Funny Puns

All our puns are here, and it's gonna get punny...

Funny Puns

Why should you never break up with a goalie?
Because he is a keeper!
A friend of mine swallowed some food colouring. He feels he dyed a little inside.
Whatever you do this summer, be sure to make a splash.
There’s a lot of debate over where the best place to punch a shark is.
Personally, I think it’s the sea.
Q. How many gorillas does it take to screw in a light bulb?
A. Two, but it has to be a really BIG light bulb.
Why don’t you see penguins in Britain?
Because they’re afraid of Wales.
What is one way to save money when you go to the lake?
Buy a “sale boat.”
If you plant a light bulb in your garden, does it grow into a power plant?
What's a pickle's life philosophy?
Never a dill moment.
What did the copy machine say when it spilled it’s skincare?
"Oh no, that was my toner"
When does the moon gets his/her stomach full?

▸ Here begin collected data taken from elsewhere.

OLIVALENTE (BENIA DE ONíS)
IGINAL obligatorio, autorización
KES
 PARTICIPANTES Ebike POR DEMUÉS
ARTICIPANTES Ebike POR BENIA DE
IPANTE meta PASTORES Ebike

During full moon.
What is the baby vampire's least favorite fast food establishment?
Stake n shake!
What did the manager say to the realtor who kept forgetting to sign the agreement?
He said, "Just do the deed."
I do wonder why my flamingo friends always do so well in tests and exams. After all, they always just wing it.
How will the other onions remember the onion that died? It will be forever minced!
What did Sherlock Holmes say when he caught the Christmas tree bandit? It was elemen-tree, my dear Watt-son.
During the contribution’s session, the mushroom family never gave a lot. They were just two spore.
My pet cow thinks she produces almond milk. She must be nuts.
Q: What did the old orange see before it died?
A: The grim ripe-r.
Which ancient Greek Philosopher had a foot fetish?
Play-toe.
Or was it Sock-rates?
What do you call a thirsty bee?
Beehydrated
Why did the cheese lover hide cheese in the back of his fridge?
In queso emergency.
Doctor: Are you aware of your sodium intake?
Me: Na.
Q: Why did the cherry stop in the middle of the road?
A: It ran out of juice.
What did one blade of grass say to another about the lack of rain?
I guess we'll just have to make dew.
Why are tigers said to be religious? Because they frequently prey with all their family members.
Who’s a llama’s favorite composer?
Wolfgang Llamadeus Mozart.
It was so hot that the bee's perm had become extremely unmanageable, so she turned into a frizzbee.
Why do people wear shamrocks on St. Patrick's Day?
Real rocks are too heavy.
What do you call a dinosaur with a extensive vocabulary? a thesaurus.
Two tiny tigers take two taxis to town.
When I play my violin it always sounds like it's crying
It's must be too highly strung
German Wi-Fi is the WURST.
There was a flamingo in our garden for such a long time, we started calling it a flaminstay.
Did you hear about the law firm with the most intimidating lawyers?
It’s filled with liti-gators.
How do llamas say “Merry Christmas” in Spanish?
Fleece Navidad.
What did the monster say when he saw a rush hour train full of passengers? Oh good! A chew chew train!
The frequency of bad physics puns on this category...

It hertz.
When can a pizza marry a hot dog? After a very frank relationship.
I’ve decided to name my son Mark.
That way, when I die, I’ll be able to say I left a mark on this world.
Where do you find giant snails? At the end of giants fingers!
The phone rings, and a crow picks it only to find out it’s for her husband. She then says: "Hey John, you have a phone caw."
What squeaks as it solves crimes?
Miami mice!
Have you guys tried kangaroo beer?
It’s a little hoppy.
How do you get a Minecraft themed party started? Let them eat cake.
What day to eggs hate the most?
Fry-day.
I was painting my room with my brother...
When I realised. He's not a very good brush.
Sasquatch often gets mistaken for Bigfoot.
Yeti never complains.
I have bean
thinking about you.
How did the struggling leaf get the job? He got the right qua-leaf-ications.